#### [Text provided]
Archive for August, 2022

Short sharp shots

Posted in FILM with tags , , , on August 31, 2022 by dcairns

Orson Welles said that you should edit in such a way that the really beautiful shots are kept brief. Of course he didn’t always follow this practice himself, but in his montage sequences in THE TRIAL, CHIMES AT MIDNIGHT or THE OTHER SIDE OF THE WIND you can see this in operation. A very brief but breathtaking shot makes the audience take notice, creates a different kind of tension, which has nothing to do with dramatic tension but can work alongside or in place of it: the feeling that if we blink we might miss something wondrous. They go by so fast we snatch at them with our memory banks.

This idea may lie behind Welles’ dislike of Antonioni, who he accused of lingering on things beyond the point they can sustain interest. “Are we going to see her disappear over the horizon? … yes.” It’s not really accurate, but Antonioni does serve up shots that are visually gorgeous and which you get time to appreciate.

Fellini seems to have gotten Welles message. Sometimes, in AMARCORD, he just can’t help himself and a picturesque image will be allowed to just exist, with no immediate threat of a cut to curtail it. But all the images quoted here are only a few seconds at most. Far from subliminal, but fleeting. They make me want a coffee table book. And then I remember that I have one, and it’s NOT ENOUGH. A true Fellini coffee table book would be ten thousand pages deep and smash any coffee table on earth with its weight.

Forced March

Posted in FILM with tags , , , , , , , , on August 30, 2022 by dcairns

Rewatched MEN IN WAR, this time in a proper widescreen copy. Previously wrote about it here. It’s even more interesting than I previously gave it credit for.

#### [Record excerpts]
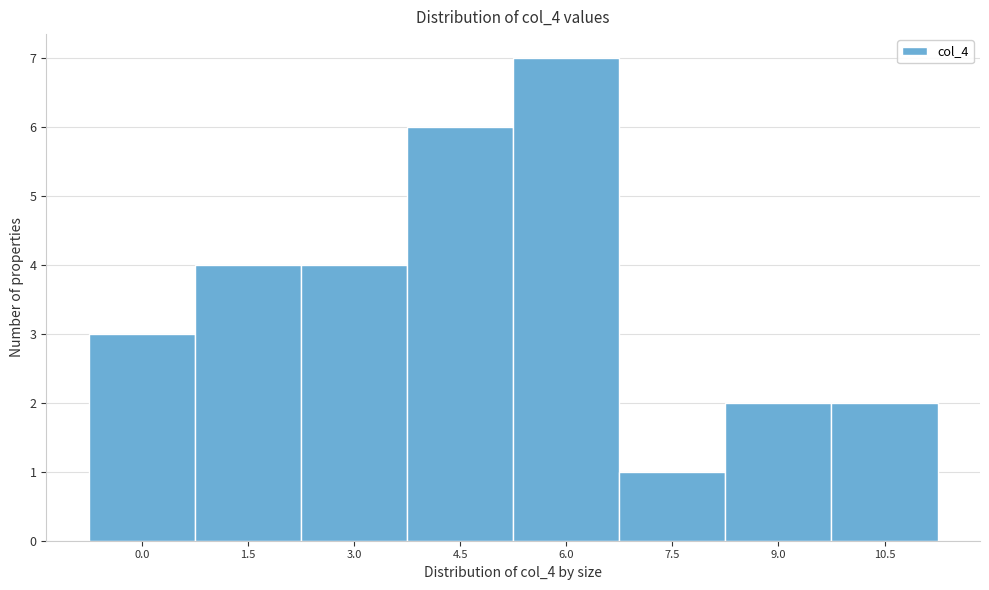

Reading left to right, list all the values displayed in this chart.

3	4	4	6	7	1	2	2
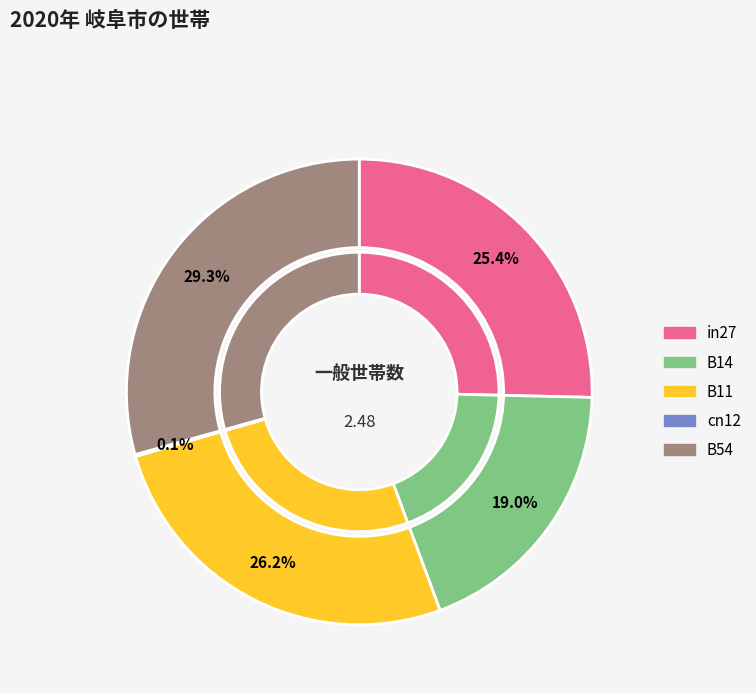

Rank the categories by value from lowest to highest.

cn12, B14, in27, B11, B54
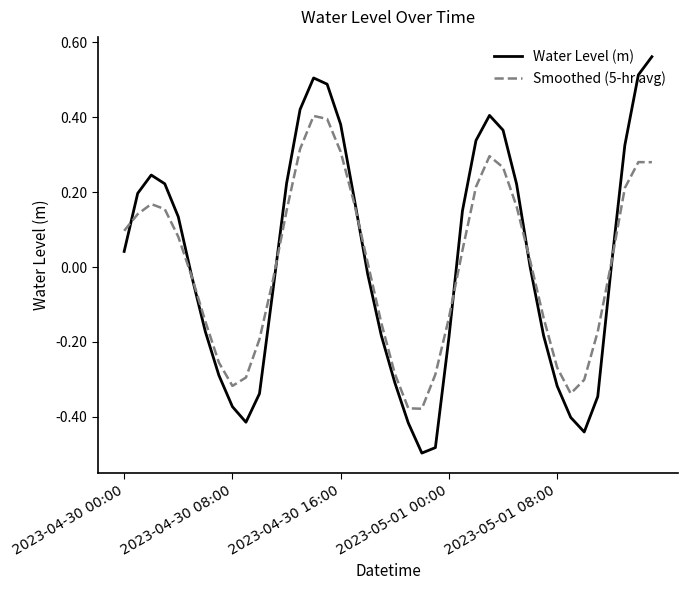

What is the difference between the maximum and second lowest values in the Water Level (m) series?

1.0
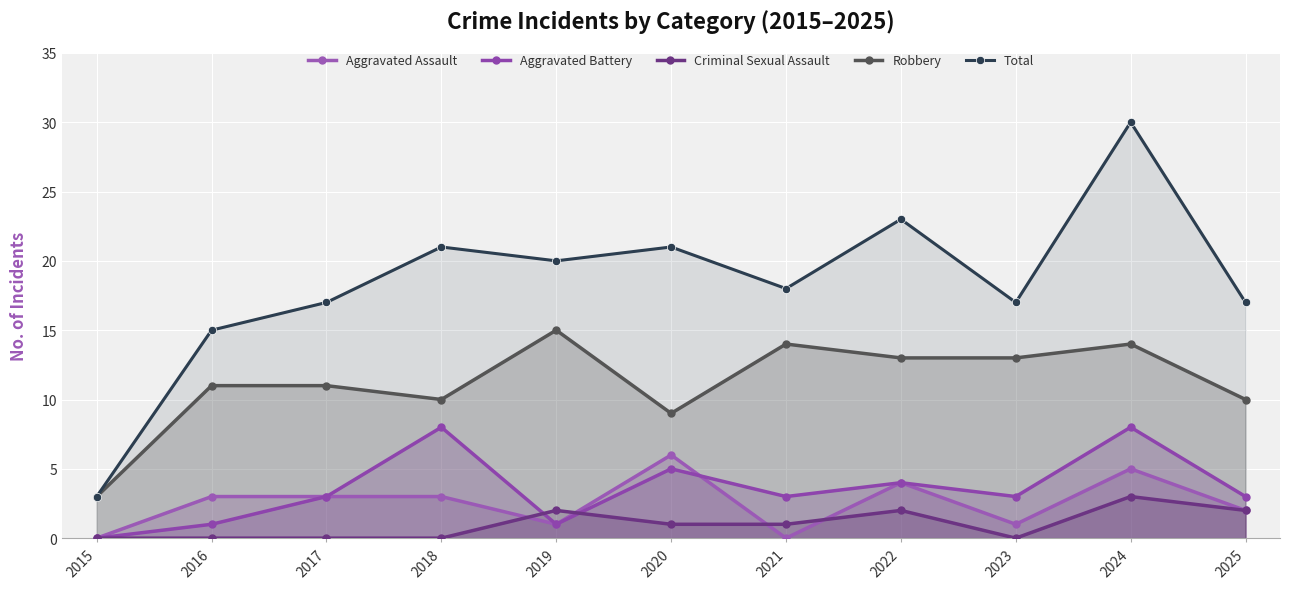

At 2016, list the series in order from smallest to largest.

Criminal Sexual Assault, Aggravated Battery, Aggravated Assault, Robbery, Total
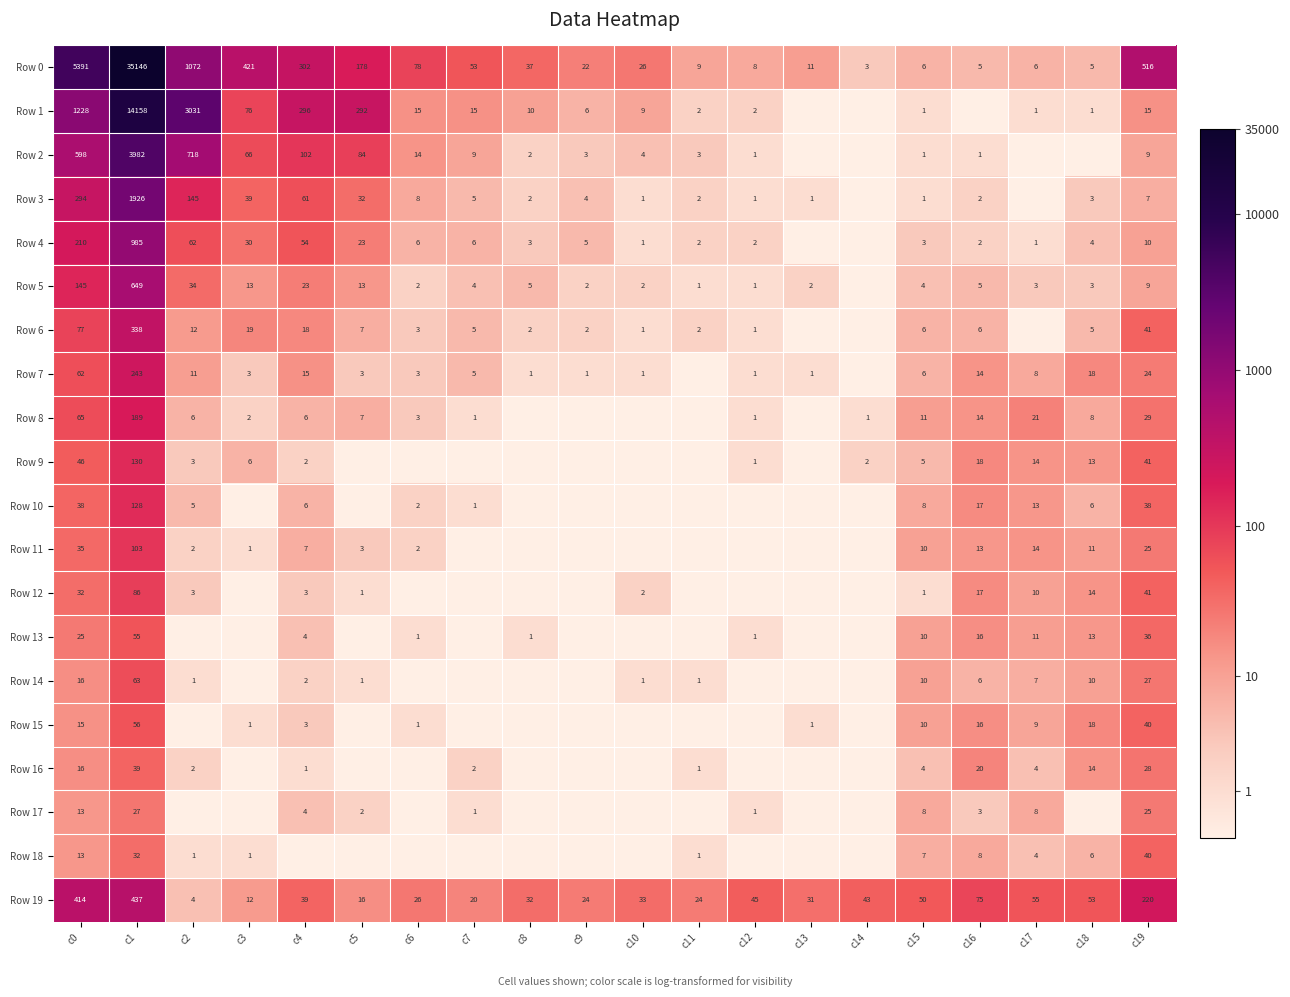

What is the total value across all series at c0?

8733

#### [Apply what you read]
• 1. Please return the chart rows from their start through the line containing "At 2016, list", including both ends and repeating each line unchanged, but leave the pictures out.
• 2. Carry the film blog post forward from the point where it stops.

#### [Answers for the exercise]
• 1.
Reading left to right, list all the values displayed in this chart.

3	4	4	6	7	1	2	2

Rank the categories by value from lowest to highest.

cn12, B14, in27, B11, B54

What is the difference between the maximum and second lowest values in the Water Level (m) series?

1.0

At 2016, list the series in order from smallest to largest.

• 2.
The blacklisted writer was Ben Maddow, who also penned THE BIG COMBO without credit. Maddow spent the war writing training films, so his knowledge of the army is strong but of combat less so. The film’s structure is a series of suspenseful crises akin to WAGES OF FEAR, as Robert Ryan marches seventeen men back to US lines, having been cut off. Some of these crises aren’t wholly convincing: there’s a short piece of road they have to run down under enemy shelling — at either end of the road they are apparently completely safe, though there’s no apparent geographical reason which this should be so. When a soldier discovers a concealed landmine, everybody assumes this is the START of a minefield, rather than that they’re already IN the minefield. The continue running up and down the line even after somebody is blown up back there.

But I note all this without being unduly bothered by it. The compositions are taut, the performances sweaty, the cutting tense, and you sort of go along with the flawed logic.

I really like Robert Ryan’s tough but uncertain commander, but what makes the movie is Aldo Ray’s unique character. He’s pursuing his own personal struggle, determined to save his shellshocked Colonel (Robert Keith, superb in a near-wordless evocation of catatonia). There’s that discussion in JULES ET JIM about whether a man can indulge in his own conflict during war. “You two have taken yourselves out of this war,” says Ryan, explaining why they don’t matter to his plans.

Ray’s insubordination may not be without precedent, and I guess his indifference to the war finds an echo in A MIDNIGHT CLEAR (1992), where the young G.I.s just want to survive, but I never bought that film. Soldiers have training, and mostly they want to do a good job. It’s improbable to have a whole unit just crapping out. But one guy, sure. What’s particularly compelling about Ray is he’s not given up on the war out of weakness. He’s a tough guy, except he loves his Colonel. Never had a father.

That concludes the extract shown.